Northern Lights Septet No. 3 is the only Iskowitz work that was accompanied by a Gallery Moos press release. In this text Iskowitz returns to recollections and inspiration from the 1967 Churchill, Manitoba, trip, but he also emphasizes his current work ethos: “It is the most recently completed painting which is the most important one.”
The importance lies in the series of paintings.

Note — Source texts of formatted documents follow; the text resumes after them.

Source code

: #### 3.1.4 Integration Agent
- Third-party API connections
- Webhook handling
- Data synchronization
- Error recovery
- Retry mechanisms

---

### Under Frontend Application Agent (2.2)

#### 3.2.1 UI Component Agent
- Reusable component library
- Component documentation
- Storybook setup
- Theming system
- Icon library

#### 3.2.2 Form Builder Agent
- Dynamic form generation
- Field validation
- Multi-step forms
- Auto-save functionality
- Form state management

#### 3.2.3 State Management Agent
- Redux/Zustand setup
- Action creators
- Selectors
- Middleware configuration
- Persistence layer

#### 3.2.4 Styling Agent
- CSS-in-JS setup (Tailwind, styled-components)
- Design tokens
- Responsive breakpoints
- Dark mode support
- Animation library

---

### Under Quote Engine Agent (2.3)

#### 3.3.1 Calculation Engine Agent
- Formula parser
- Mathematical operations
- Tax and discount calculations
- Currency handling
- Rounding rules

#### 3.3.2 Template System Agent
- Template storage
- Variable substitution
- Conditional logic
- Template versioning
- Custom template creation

I had in mind for a long time to paint a polytych where I could really create lots of space and depth in terms of the sky and flying shape. I drew a lot of plans to develop the shapes of this polytych, and by trial and error evolved this shape. I must caution the viewer: the entire painting lies flat on the wall! It is not three-dimensional. Now, take another moment and have another look, because each shape forming the polytych is different, and yet the entire composition is harmonious. It seems to me that the seven-part shape of the canvas is something new, as nobody ever did this before, and I feel that such a painting as this, if seen in reality, translates really well what I wanted to say.
The paradox of direction and movement is now actualized in a pronounced optical distortion in the left and right segments, which each comprise what appear to be three overlapping arched pieces but are in fact seven individual paintings mounted as one. The centre panel in each of the Septets is the only one that is not distorted.
No apparent colour system is applied, though No. 3 and two other Septets have a dark-blue central panel. The other two have, respectively, a red central panel and an orange one. The most frequently used ground colour—in four of the Septets—is blue, while another one is purple. Nor is there any discernible progression in the distribution of the ovoid blips, though they follow the column-like arrangement of the Seasons–titled paintings from 1967. Curator Roald Nasgaard writes:
[The Septets are like] giant tablets or stained glass windows, or segments of an altarpiece. Stylistically, these works resemble the abstracted colour-field landscapes, but Gershon has upped the expressive ante. They are less lyrical, somehow shriller, the colours searing rather than glowing. They are magnificent but not benign, more hieratic than secular. What had precipitated such a reorientation toward something Mystical? We can only speculate.